GIVEN INFORMATION:

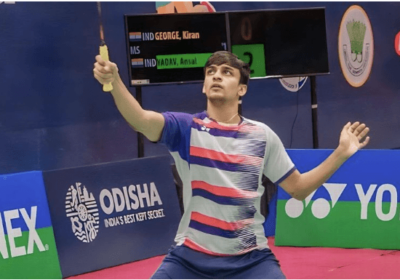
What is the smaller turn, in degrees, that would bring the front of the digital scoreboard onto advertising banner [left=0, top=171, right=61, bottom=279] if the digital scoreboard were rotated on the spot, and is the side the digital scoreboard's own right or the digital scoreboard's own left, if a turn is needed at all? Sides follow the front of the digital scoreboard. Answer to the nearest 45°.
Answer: approximately 45° to the digital scoreboard's own right

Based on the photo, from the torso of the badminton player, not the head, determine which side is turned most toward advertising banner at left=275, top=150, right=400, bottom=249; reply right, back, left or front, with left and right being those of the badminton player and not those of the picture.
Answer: back

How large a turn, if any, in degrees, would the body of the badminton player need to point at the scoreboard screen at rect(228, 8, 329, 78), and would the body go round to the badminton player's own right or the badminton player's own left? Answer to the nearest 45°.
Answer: approximately 180°

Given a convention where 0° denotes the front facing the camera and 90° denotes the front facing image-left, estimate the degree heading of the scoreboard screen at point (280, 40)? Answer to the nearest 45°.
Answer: approximately 0°

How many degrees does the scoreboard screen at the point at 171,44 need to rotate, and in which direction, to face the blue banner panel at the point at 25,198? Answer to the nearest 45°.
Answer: approximately 45° to its right

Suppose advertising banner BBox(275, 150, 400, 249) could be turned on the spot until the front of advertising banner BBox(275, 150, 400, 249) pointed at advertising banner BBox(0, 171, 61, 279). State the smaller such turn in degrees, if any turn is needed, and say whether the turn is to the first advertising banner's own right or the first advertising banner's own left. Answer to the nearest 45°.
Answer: approximately 45° to the first advertising banner's own right
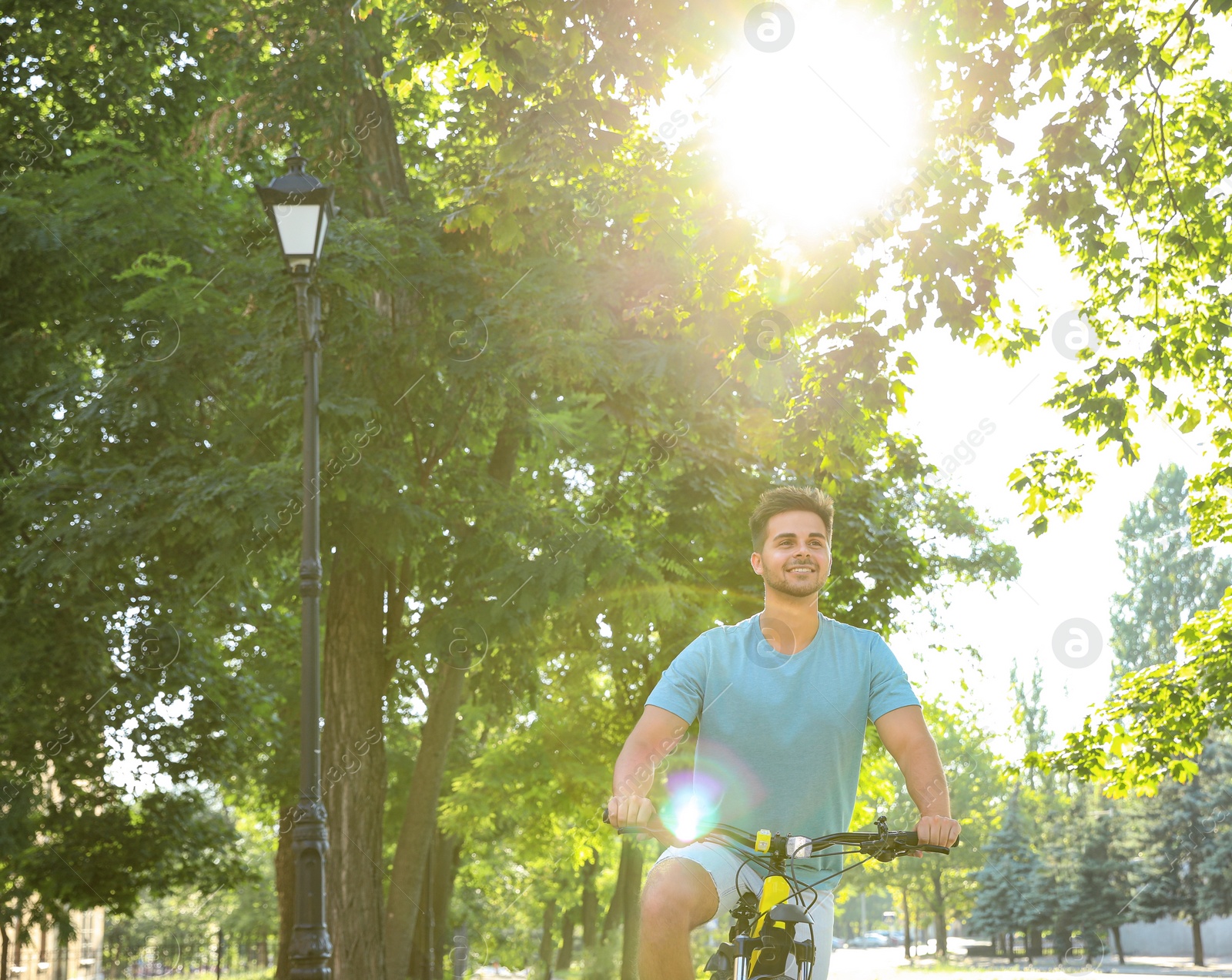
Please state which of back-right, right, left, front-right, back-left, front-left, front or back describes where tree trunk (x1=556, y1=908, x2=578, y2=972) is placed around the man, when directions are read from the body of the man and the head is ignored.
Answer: back

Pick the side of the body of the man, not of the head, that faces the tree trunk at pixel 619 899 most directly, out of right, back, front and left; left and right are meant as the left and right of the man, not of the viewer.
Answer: back

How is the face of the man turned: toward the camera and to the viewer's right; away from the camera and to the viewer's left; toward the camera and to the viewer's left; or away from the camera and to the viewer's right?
toward the camera and to the viewer's right

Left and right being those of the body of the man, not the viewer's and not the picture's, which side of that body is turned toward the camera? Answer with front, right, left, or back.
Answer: front

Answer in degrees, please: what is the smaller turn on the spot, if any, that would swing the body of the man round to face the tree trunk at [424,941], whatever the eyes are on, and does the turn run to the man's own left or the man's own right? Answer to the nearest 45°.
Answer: approximately 180°

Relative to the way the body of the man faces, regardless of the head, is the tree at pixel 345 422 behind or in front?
behind

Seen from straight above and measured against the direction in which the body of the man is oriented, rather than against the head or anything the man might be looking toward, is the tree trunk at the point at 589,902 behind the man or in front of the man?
behind

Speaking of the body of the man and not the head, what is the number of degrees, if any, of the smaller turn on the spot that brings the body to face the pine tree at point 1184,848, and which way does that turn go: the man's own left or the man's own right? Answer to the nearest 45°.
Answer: approximately 180°

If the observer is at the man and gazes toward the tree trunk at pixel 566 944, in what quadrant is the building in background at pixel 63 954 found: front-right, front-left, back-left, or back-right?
front-left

TASK PROMPT:
The records above should be retyped in full and exactly; omit the pictures.

SOLUTION:
What is the smaller turn, in degrees, that would bring the front of the digital scoreboard onto advertising banner [left=0, top=171, right=61, bottom=279] if the digital scoreboard were rotated on the spot, and is the side the digital scoreboard's own right or the digital scoreboard's own left, if a turn is needed at all? Sides follow the front of the digital scoreboard. Answer to the nearest 45°.
Answer: approximately 45° to the digital scoreboard's own right

Based on the photo, from the torso of the badminton player, not the head, determine which side is turned most toward advertising banner at left=275, top=150, right=400, bottom=249; reply right, back, left or front, with left and right being those of the badminton player and not those of the picture.
Answer: back

How large a turn, if any, in degrees, would the body of the badminton player need to point at the scoreboard screen at rect(228, 8, 329, 78), and would the body go round to the badminton player's own right or the badminton player's own left? Answer to the nearest 45°.
Answer: approximately 180°

Given a convention where 0° denotes the front facing the camera and 90° denotes the front facing image-left, estimate the degree heading of the scoreboard screen at point (280, 40)? Answer to the nearest 45°.
Answer: approximately 0°

How many degrees does the scoreboard screen at the point at 171,44 need to rotate, and in which direction, to face the blue banner panel at the point at 25,198? Answer to the nearest 45°.
Answer: approximately 45° to its right

Suppose advertising banner BBox(275, 150, 400, 249) could be turned on the spot until the front of advertising banner BBox(275, 150, 400, 249) pointed at advertising banner BBox(0, 171, 61, 279). State the smaller such turn in degrees, if any turn is needed, and say whether the turn is to the first advertising banner's own right or the first advertising banner's own left. Answer to the nearest 45°.
Answer: approximately 45° to the first advertising banner's own right
Please state which of back-right, right, left, front-right, back-left, front-left, front or back describes where tree trunk (x1=556, y1=908, x2=578, y2=972) is placed around the man, when directions are read from the body of the man and the head is ignored.
Answer: back

Pick the side of the body of the man, not of the head, that faces the tree trunk at pixel 619 899 most directly, out of right, back, front and left; left and right are meant as the left and right of the man, not of the viewer.
Answer: back

How is the face of the man turned: toward the camera and to the viewer's right; away from the camera and to the viewer's left; toward the camera and to the viewer's left; or away from the camera and to the viewer's right?
toward the camera and to the viewer's right

Left and right being those of the body of the man, not the viewer's and not the picture's, which side of that body is turned toward the camera? Answer with front, right, left, or back.
Answer: front

Answer in degrees, please: what is the smaller turn on the spot, if any, that would swing the body of the man round to face the tree trunk at [424,941], whatever the eyes are on, and does the turn run to the man's own left or the man's own right? Answer to the nearest 45°.
Answer: approximately 180°

Relative to the way the body of the man faces, regardless of the head, is the tree at pixel 345 422 behind or in front?
behind

Seen from straight above and measured against the direction in which the body of the man is oriented, rather than against the head or anything the man might be looking toward, is the tree trunk at the point at 589,902 behind the man or in front of the man?
behind

Speaking of the body of the man and not the head, what is the number of degrees, if any, of the smaller turn on the spot that brings the body to face the pine tree at point 1184,848, and which way does that turn go: the man's own left or the man's own right? Answer to the nearest 45°.
Answer: approximately 180°

If the observer is at the man and gazes toward the tree trunk at pixel 566 944, in what quadrant is the building in background at pixel 63 954 found: front-right, front-left, back-left, or back-right?
front-left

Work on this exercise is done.